Depending on the type of cyberinsurance you choose, it will cover:
- investigation of the data breach, including hiring of a third party digital forensics firm, repairing and supplementing the data breach attack vector, and coordination with law enforcement agencies as required
- monetary losses related to the business, such as any loss of revenue from your service being inaccessible by customers, loss of customer revenue, network downtime, the recovery of any lost data, and the restoration of functional hardware and software systems
- coverage for third-party claims, like damages from a business that uses your services and was affected by the breach as well as any regulatory penalties
- notification and public relations costs, including hiring of professionals to try and avoid damage to your organization’s reputation and communicating to affected customers and the public the extent of the breach
- extortion related costs, as in the case of ransomware
Is Cyberinsurance a Good Idea For Your Organization?
Any business that performs a significant portion of its operations digitally should take a hard look at cyberinsurance.
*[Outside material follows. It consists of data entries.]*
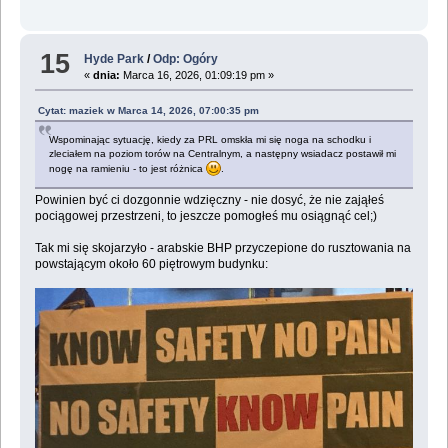
15
Hyde Park
/
Odp: Ogóry
«
dnia:
Marca 16, 2026, 01:09:19 pm »
Cytat: maziek w Marca 14, 2026, 07:00:35 pm
Wspominając sytuację, kiedy za PRL omskła mi się noga na schodku i
zleciałem na poziom torów na Centralnym, a następny wsiadacz postawił mi
nogę na ramieniu - to jest różnica
.
Powinien być ci dozgonnie wdzięczny - nie dosyć, że nie zająłeś
pociągowej przestrzeni, to jeszcze pomogłeś mu osiągnąć cel;)
Tak mi się skojarzyło - arabskie BHP przyczepione do rusztowania na
powstającym około 60 piętrowym budynku: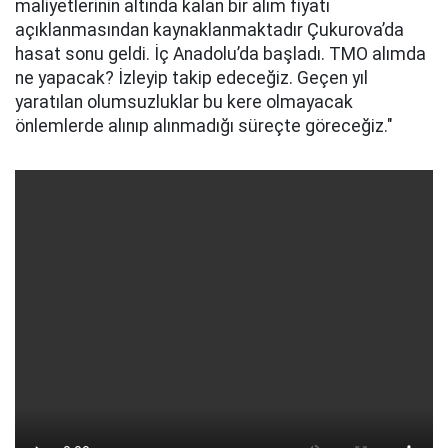
maliyetlerinin altında kalan bir alım fiyatı
açıklanmasından kaynaklanmaktadır Çukurova’da
hasat sonu geldi. İç Anadolu’da başladı. TMO alımda
ne yapacak? İzleyip takip edeceğiz. Geçen yıl
yaratılan olumsuzluklar bu kere olmayacak
önlemlerde alınıp alınmadığı süreçte göreceğiz."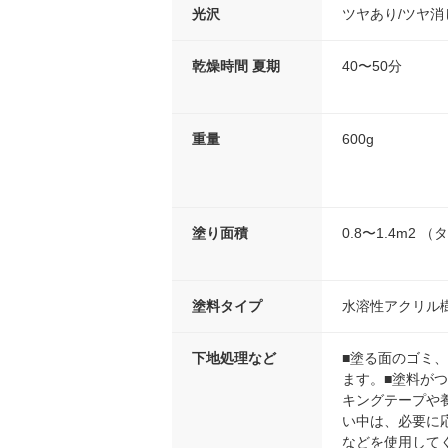
光沢
ツヤあり/ツヤ消
乾燥時間 夏期
40〜50分
重量
600g
塗り面積
0.8〜1.4m2 （
塗料タイプ
水溶性アクリル
下地処理など
■塗る面のゴミ
ます。■塗料が
キングテープや
い中は、必要に
などを使用して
If you store or handle personal identifying information (PII) or personal health information (PHI) on a computer system, even if that system is operated by a third party service provider, cyberinsurance might be wise. This includes customer names, addresses, credit card processing, and so forth.
Talk to your broker about what your current general liability and/or E&O coverage might cover in the case of a digital incident. Consider how much information you might be processing or storing regularly. If you are a smaller organization, the additional cost may not be worth it compared to the risks — but consider that 43% or more of cyber attacks target small businesses.
How to Start Shopping for Cyberinsurance
Take a hard look at your existing cybersecurity measures before approaching a broker. What can you implement to minimize your risks and in turn minimize your deductible and premium? Do you have hardened and up-to-date software and hardware? Do you monitor your systems? Have you added IPS/IDS? Are your employees trained about security best practices, including avoiding phishing and social engineering? Have you had a threat assessment performed?
Talk to multiple insurance providers. Some of them may want to perform audits of their own on your IT systems. If one doesn’t have the coverage you think you need, move on. Compare deductibles and premiums, naturally, but also be aware of sublimits on fines, penalties, or other limits. These could include a maximum sublimit payout for regulatory fines; or that your network must be down for a minimum of 12 hours in order for coverage to kick in.
Ask about how making a claim — or not making one in a given year — might affect your premium. Inquire as to their guidance process around making smart security choices for your company. Some insurance providers may have special requirements like encryption, or may exclude internal breaches from employees. While more complicated to implement, a very detailed policy helps you avoid expensive liability.
Cyberinsurance is an evolving field, but it is becoming more essential to businesses of all sizes, especially as Software as a Service and other cloud-based services become commonplace. In the light of major breaches occurring every year, it may be wise to re-examine your business insurance to see if cyberinsurance coverage makes sense for you.